Comparison between laboratory model samples and primary small cell lung cancer (SCLC) specimens. (A) Venn diagram showing the number of differentially expressed genes (adjusted P-value < 0.005) in direct comparisons among primary xenografts (XG), the matched cell lines (CL), the xenografts obtained from these cell lines (CLX) and the group of primary SCLC. A group of 543 genes proved to be differentially expressed between all laboratory model groups (XG, CL, and CLX) and the primary SCLC. This group of genes accounts for genes expressed in cell types present only in primary tumors, such as genes expressed in lymphocytes, stromal cells present in the primary SCLC, and represent the difference in complexity between specimens obtain in vivo with respect to the laboratory models.

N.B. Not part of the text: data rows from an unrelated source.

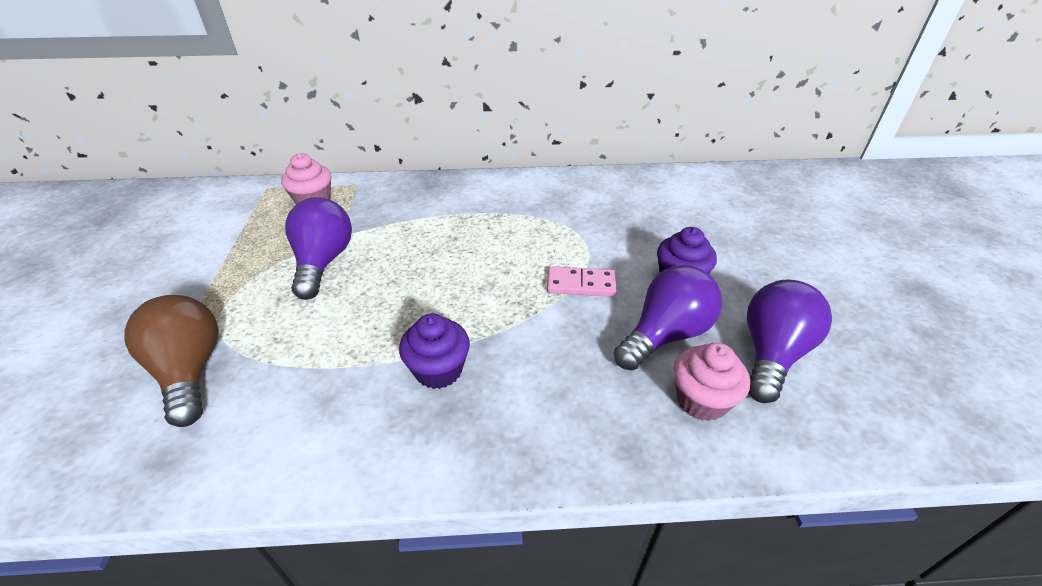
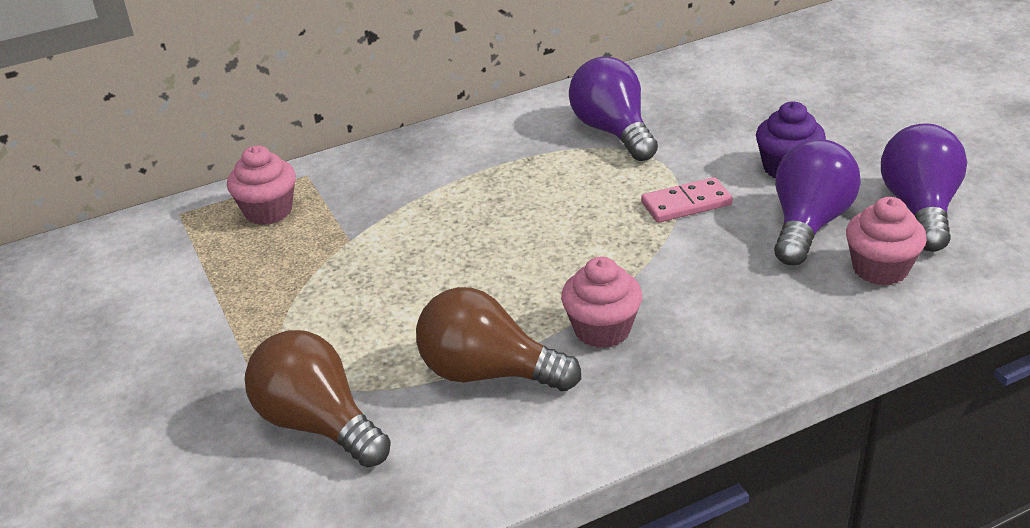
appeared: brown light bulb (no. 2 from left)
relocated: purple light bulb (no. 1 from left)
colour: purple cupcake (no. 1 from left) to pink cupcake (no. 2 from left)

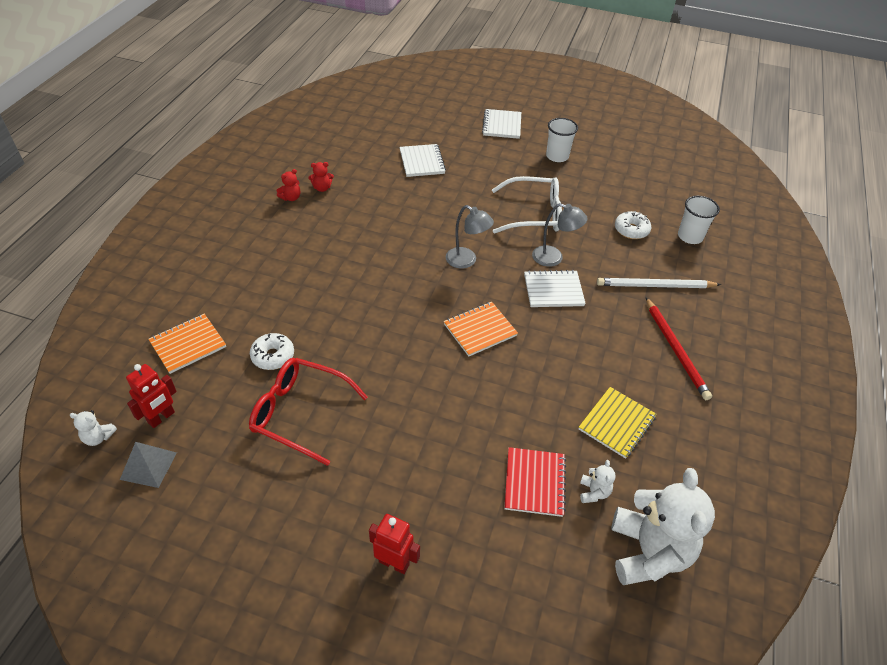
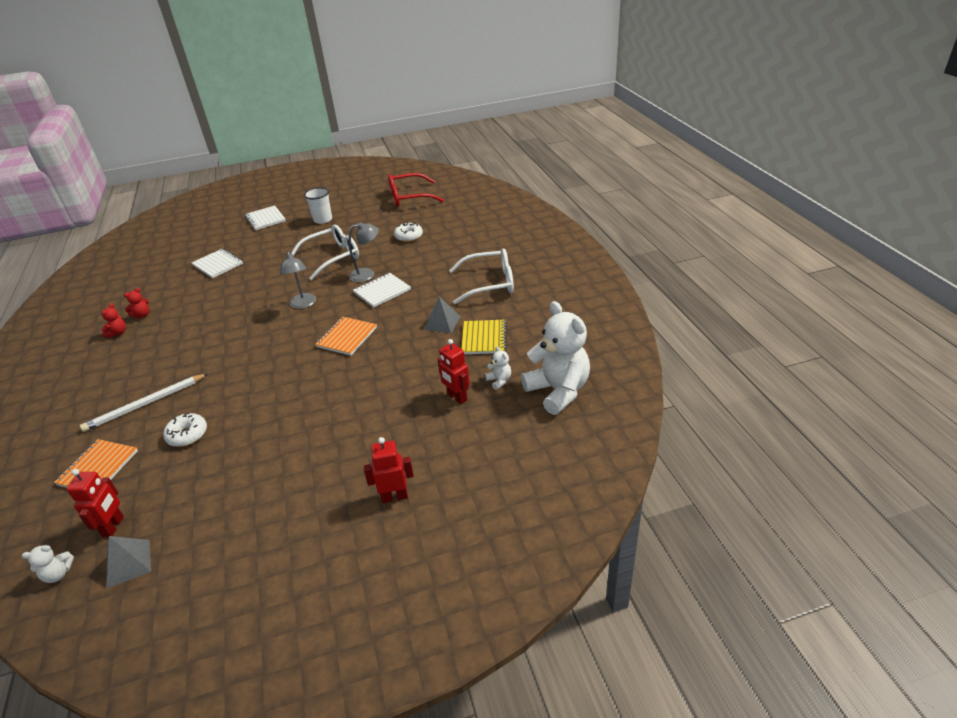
missing: white cup (no. 2 from left)
appeared: grey pyramid (no. 2 from left)
relocated: white pencil; red glasses
exchanged: red pencil to white glasses (no. 2 from left); red notebook to red robot (no. 3 from left)
spun: grey lamp (no. 1 from left) 75 degrees clockwise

A number of genes proved different between each group (XG, CL, and CLX) and the primary SCLC: only 91 genes were differentially expressed between XG and SCLC, while 174 were genes differentially expressed between CL and CLX and SCLC. (B) Hierarchical clustering of all pairwise squared correlations between individual samples, based on gene expression levels after barcode-RMA and quantile normalization. Individual primary Small Cell Lung Cancer (SCLC, cyan), primary xenografts (XG, purple), cell lines (CL, green), and xenografts from these cell lines (CLX, blue) are shown. Correlations were computed using all genes (181) that proved to be differentially expressed (adjusted P-value < 0.05) in any comparison between XG, CL, and CLX and that were present in all platforms. Overall the primary xenografts (XG) proved to be more correlated with the primary SCLC than any other sample. Among primary xenografts (XG), the LX22 sample proved to be more correlated to primary SCLC than to its derivative CL and CLX. (C) Multidimensional scaling plot showing the relationships among all individual SCLC, XG, CL, and CLX samples. SCLC are shown in cyan, XG in purple, CL in green, and CLX in blue. The XG samples from LX22 patient proved to be the most similar to primary SCLC samples than to its derivative CL and CLX.

Figure 5

Validation of gene expression genes in the primary SCLC xenograft model. Expression levels in derivative cell lines (CL) and secondary xenografts (CLX) were compared to those in the corresponding primary xenograft, and are shown as the mean of paired data from all three xenograft lines (n=6). Error bars indicate standard errors. Genes selected from the microarray data (shown on the x axis) were upregulated (A) or downregulated (B) relative to expression in the primary xenograft samples. (C) Heat map expression analysis of BCL2-related genes in SCLC models. The RNA samples are listed as columns, and the genes in rows. The color scale represents the level of expression from low (blue) to high (orange).